>> BEGIN EXTRACT PROVIDED

The Herschel Orion Protostar Survey: Spectral Energy Distributions and Fits Using a Grid of Protostellar Models

Abstract

We present key results from the Herschel Orion Protostar Survey: spectral energy distributions (SEDs) and model fits of 330 young stellar objects, predominantly protostars, in the Orion molecular clouds. This is the largest sample of protostars studied in a single, nearby star formation complex. With near-infrared photometry from 2MASS, mid- and far-infrared data from Spitzer and Herschel, and submillimeter photometry from APEX, our SEDs cover 1.2–870 μm and sample the peak of the protostellar envelope emission at ~100 μm. Using mid-IR spectral indices and bolometric temperatures, we classify our sample into 92 Class 0 protostars, 125 Class I protostars, 102 flat-spectrum sources, and 11 Class II pre-main-sequence stars. We implement a simple protostellar model (including a disk in an infalling envelope with outflow cavities) to generate a grid of 30,400 model SEDs and use it to determine the best-fit model parameters for each protostar. We argue that far-IR data are essential for accurate constraints on protostellar envelope properties. We find that most protostars, and in particular the flat-spectrum sources, are well fit. The median envelope density and median inclination angle decrease from Class 0 to Class I to flat-spectrum protostars, despite the broad range in best-fit parameters in each of the three categories. We also discuss degeneracies in our model parameters. Our results confirm that the different protostellar classes generally correspond to an evolutionary sequence with a decreasing envelope infall rate, but the inclination angle also plays a role in the appearance, and thus interpretation, of the SEDs.

>> END EXTRACT PROVIDED

▸ GOAL 1:
Reproduce the survey abstract in full, title included, without altering a single word.
The entries have no connection to the survey abstract.

>> BEGIN INPUT FOR THIS TASK

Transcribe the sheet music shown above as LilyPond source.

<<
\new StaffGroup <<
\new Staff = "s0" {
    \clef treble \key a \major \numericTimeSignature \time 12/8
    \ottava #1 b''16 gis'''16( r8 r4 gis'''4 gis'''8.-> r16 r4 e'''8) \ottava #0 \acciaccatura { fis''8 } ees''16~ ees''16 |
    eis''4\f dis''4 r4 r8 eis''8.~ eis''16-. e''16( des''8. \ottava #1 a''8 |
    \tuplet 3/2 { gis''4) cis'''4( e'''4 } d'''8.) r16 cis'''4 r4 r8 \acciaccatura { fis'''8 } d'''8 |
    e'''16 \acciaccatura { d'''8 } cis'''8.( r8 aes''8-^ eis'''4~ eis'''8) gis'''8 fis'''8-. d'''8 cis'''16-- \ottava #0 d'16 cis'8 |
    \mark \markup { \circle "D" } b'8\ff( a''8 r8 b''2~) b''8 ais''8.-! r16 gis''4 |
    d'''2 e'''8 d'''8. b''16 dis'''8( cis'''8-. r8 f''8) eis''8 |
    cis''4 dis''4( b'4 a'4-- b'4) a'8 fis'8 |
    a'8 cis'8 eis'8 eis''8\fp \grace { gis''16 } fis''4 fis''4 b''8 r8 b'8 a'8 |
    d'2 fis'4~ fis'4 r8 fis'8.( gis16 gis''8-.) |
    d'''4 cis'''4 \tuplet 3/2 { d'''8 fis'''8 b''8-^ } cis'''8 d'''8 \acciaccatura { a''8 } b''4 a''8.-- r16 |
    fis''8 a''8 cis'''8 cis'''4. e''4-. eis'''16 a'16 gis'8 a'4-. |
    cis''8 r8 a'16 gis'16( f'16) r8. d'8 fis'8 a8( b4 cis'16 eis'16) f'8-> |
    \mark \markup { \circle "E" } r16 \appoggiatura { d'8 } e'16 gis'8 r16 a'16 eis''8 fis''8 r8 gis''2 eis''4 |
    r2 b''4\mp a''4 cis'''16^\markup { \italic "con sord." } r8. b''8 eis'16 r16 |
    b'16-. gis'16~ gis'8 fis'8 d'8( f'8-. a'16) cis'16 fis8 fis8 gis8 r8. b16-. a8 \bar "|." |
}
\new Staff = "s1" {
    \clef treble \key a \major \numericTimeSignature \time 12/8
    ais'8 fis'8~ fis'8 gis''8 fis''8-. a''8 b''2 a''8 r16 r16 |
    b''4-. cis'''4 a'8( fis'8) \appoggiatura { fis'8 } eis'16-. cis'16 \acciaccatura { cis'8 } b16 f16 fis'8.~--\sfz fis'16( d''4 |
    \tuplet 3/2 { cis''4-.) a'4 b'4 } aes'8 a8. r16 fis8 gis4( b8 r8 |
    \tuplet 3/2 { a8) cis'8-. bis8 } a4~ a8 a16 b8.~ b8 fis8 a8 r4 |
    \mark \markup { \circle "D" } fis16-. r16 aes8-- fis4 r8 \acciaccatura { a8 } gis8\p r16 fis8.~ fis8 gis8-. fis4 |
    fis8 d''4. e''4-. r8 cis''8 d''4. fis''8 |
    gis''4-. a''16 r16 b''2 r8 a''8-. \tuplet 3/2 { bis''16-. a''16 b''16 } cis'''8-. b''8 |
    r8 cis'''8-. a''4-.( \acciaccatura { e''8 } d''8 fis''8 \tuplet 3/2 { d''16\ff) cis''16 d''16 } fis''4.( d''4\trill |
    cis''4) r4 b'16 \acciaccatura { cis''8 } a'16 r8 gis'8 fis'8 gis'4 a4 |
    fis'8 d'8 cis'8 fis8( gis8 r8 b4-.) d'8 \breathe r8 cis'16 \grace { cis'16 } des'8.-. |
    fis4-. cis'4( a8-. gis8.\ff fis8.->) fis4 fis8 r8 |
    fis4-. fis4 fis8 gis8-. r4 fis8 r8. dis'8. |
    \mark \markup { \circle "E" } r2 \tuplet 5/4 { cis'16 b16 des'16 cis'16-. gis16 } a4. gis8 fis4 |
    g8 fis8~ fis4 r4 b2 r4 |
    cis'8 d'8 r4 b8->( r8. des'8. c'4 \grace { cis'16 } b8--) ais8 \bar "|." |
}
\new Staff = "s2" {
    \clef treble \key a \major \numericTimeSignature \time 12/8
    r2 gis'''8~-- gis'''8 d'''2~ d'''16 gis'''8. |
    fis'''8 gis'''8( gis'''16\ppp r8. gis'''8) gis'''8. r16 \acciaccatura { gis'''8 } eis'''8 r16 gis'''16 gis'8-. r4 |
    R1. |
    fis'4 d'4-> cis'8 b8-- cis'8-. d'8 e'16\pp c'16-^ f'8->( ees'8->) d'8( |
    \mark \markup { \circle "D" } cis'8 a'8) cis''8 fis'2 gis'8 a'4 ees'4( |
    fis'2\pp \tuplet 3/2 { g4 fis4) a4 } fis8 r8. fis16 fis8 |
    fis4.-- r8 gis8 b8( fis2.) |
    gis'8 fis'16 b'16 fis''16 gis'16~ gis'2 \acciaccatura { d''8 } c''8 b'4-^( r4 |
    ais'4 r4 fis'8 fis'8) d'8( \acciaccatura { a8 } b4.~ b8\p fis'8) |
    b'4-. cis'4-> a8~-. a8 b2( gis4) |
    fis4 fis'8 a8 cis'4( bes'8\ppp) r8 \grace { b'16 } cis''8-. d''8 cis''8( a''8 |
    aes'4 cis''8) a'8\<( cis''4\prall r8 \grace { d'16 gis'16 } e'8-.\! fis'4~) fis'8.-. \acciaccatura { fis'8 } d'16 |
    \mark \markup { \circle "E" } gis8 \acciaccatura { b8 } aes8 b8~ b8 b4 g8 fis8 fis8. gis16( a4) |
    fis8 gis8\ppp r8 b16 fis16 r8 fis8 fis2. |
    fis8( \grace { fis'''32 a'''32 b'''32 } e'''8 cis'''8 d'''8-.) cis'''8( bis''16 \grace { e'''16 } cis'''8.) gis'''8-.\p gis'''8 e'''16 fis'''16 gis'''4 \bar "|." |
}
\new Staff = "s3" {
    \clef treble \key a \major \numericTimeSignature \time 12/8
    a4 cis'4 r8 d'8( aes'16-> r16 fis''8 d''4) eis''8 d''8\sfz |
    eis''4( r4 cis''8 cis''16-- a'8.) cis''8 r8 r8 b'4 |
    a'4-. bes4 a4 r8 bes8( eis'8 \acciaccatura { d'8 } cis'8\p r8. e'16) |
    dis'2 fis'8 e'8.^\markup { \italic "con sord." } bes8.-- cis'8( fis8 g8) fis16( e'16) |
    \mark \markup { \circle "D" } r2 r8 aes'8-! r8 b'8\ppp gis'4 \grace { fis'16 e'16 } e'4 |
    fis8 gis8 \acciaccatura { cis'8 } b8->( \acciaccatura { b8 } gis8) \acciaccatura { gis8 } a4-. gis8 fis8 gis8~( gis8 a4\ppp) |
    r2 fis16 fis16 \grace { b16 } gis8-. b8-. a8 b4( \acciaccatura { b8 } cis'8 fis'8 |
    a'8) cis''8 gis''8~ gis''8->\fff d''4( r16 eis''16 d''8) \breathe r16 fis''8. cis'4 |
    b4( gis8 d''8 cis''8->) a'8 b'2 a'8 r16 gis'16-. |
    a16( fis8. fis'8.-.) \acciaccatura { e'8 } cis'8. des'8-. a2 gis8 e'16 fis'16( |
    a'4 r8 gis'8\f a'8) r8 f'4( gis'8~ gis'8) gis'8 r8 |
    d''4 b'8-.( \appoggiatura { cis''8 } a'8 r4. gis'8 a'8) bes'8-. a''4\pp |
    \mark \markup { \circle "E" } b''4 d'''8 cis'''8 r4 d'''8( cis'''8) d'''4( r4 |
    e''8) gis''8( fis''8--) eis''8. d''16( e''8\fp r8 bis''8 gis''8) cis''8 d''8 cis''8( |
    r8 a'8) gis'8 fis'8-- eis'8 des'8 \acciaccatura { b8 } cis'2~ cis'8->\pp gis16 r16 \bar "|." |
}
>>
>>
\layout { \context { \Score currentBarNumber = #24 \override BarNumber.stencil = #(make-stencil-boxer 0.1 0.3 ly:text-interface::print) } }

>> END INPUT FOR THIS TASK

▸ GOAL 2:
How many lines of the entries above contain the string "sord"? Reply with the number alone.

▸ CORRECT RESULT 1:
The Herschel Orion Protostar Survey: Spectral Energy Distributions and Fits Using a Grid of Protostellar Models

Abstract

We present key results from the Herschel Orion Protostar Survey: spectral energy distributions (SEDs) and model fits of 330 young stellar objects, predominantly protostars, in the Orion molecular clouds. This is the largest sample of protostars studied in a single, nearby star formation complex. With near-infrared photometry from 2MASS, mid- and far-infrared data from Spitzer and Herschel, and submillimeter photometry from APEX, our SEDs cover 1.2–870 μm and sample the peak of the protostellar envelope emission at ~100 μm. Using mid-IR spectral indices and bolometric temperatures, we classify our sample into 92 Class 0 protostars, 125 Class I protostars, 102 flat-spectrum sources, and 11 Class II pre-main-sequence stars. We implement a simple protostellar model (including a disk in an infalling envelope with outflow cavities) to generate a grid of 30,400 model SEDs and use it to determine the best-fit model parameters for each protostar. We argue that far-IR data are essential for accurate constraints on protostellar envelope properties. We find that most protostars, and in particular the flat-spectrum sources, are well fit. The median envelope density and median inclination angle decrease from Class 0 to Class I to flat-spectrum protostars, despite the broad range in best-fit parameters in each of the three categories. We also discuss degeneracies in our model parameters. Our results confirm that the different protostellar classes generally correspond to an evolutionary sequence with a decreasing envelope infall rate, but the inclination angle also plays a role in the appearance, and thus interpretation, of the SEDs.

▸ CORRECT RESULT 2:
2